Im Sommer kommt Mitsuko Uchida wieder. Neue Flügel testen
Was Uchida unter Farbigkeit des Klanges oder auch unter Beweglichkeit versteht, möchte sie an ihrem eigenen Flügel demonstrieren. So zieht die Entourage mit ihr ins Souterrain zu den Werkstätten. Das Instrument, gebaut Ende der 80er-Jahre, steht in einem Raum kaum größer als eine Garage. An den Wänden Isolierschaumstoff und daneben der Grundriss eines Flügelkorpus, im Werkzeugregal herrscht peinliche Ordnung.

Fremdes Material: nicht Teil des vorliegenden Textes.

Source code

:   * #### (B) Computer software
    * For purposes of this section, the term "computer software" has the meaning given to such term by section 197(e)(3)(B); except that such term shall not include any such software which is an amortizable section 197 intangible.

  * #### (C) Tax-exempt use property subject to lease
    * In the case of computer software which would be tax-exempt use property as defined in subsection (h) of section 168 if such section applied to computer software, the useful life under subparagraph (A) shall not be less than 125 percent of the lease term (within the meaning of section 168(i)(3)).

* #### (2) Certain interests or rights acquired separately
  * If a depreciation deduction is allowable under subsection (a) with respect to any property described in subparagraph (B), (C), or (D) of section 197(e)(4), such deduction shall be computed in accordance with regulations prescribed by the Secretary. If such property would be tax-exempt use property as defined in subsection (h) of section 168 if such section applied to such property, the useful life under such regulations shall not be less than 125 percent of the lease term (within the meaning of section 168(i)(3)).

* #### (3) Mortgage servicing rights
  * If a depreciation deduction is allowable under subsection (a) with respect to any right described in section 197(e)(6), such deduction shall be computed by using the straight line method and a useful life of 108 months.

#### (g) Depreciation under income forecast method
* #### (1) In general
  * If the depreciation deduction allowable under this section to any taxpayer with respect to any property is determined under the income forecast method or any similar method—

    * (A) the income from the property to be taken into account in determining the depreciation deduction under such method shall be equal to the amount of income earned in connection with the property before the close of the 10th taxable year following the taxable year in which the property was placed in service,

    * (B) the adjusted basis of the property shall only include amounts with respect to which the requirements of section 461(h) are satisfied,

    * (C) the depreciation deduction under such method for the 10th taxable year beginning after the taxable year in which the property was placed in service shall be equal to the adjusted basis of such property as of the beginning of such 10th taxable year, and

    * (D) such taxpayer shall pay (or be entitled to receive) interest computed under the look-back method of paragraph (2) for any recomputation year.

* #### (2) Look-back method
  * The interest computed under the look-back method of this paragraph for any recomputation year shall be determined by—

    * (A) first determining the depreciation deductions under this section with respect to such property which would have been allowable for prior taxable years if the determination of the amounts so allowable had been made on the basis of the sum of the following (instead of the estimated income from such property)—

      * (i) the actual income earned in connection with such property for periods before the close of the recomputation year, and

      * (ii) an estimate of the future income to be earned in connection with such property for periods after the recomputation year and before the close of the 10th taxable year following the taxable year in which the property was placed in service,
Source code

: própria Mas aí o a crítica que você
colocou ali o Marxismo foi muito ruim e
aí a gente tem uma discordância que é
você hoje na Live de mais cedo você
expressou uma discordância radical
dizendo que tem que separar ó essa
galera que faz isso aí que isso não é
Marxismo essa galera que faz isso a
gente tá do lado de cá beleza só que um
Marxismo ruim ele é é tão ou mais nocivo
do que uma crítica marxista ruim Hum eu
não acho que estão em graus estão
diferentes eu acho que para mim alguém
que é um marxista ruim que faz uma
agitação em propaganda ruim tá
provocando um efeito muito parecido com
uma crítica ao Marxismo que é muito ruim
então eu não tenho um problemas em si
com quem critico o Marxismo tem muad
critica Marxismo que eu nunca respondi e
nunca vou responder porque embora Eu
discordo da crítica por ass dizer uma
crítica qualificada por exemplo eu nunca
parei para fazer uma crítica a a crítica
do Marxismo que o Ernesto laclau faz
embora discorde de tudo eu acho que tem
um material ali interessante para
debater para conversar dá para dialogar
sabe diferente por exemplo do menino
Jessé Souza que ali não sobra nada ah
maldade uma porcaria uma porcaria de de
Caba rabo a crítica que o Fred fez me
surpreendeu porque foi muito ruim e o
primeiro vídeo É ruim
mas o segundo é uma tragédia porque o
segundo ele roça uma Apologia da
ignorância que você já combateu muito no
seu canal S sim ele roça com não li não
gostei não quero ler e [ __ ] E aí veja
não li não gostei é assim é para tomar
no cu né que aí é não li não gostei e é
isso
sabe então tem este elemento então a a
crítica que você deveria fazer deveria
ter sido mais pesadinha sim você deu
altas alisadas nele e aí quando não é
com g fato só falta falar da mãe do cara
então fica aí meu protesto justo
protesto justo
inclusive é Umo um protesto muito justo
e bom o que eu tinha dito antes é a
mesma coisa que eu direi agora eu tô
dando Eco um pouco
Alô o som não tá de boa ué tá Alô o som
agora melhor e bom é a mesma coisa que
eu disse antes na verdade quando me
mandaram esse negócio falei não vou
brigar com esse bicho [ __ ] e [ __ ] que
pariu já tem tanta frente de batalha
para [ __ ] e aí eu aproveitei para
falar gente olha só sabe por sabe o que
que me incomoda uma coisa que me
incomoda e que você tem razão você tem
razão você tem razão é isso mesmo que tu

Uchida klappt den Deckel auf und bringt die Finger über die Tasten, schließt die Augen, ein Ausdruck banger Erwartung gleitet über ihr Gesicht. Sacht, sehr sacht senkt sie die Hände. Es scheint eine kleine Ewigkeit zu dauern, bis die Finger die Tasten erreichen, bis die Berührung Klang wird. Und da ist er, der nach innen leuchtende E-Dur-Zauber des Largo aus Beethovens 3. Klavierkonzert. Eine solche Farbe hat Uchida im Auswahlsaal vergeblich gesucht. „Ich bin trotzdem zufrieden“, sagt Christoph Lieben-Seutter. „Wir wollen die bestmöglichen Flügel für die Elbphilharmonie. Für die beste Lösung braucht es manchmal Umwege. Wir stehen nicht unter dem Druck, jetzt eine Auswahl treffen zu müssen. Ich bin mir sicher, dass wir am Ende Flügel finden werden, die uns alle begeistern.“
Und Uchida? Die nimmt sich die Zeit. Im Sommer kommt sie wieder. Bis dahin laufen bei Steinway noch viele Flügel vom Band. Jeden Tag werden sechs oder sieben fertig, da werden sich genügend Kandidaten finden.
Zur Belohnung darf Uchida den ersten Klavierabend in der Elbphilharmonie geben. Irgendwann nach dem 11. Januar 2017 wird sie wieder im magischen Auge des Saals stehen, ohne Bauhelm, vor Publikum. Und sich dann ans Instrument setzen.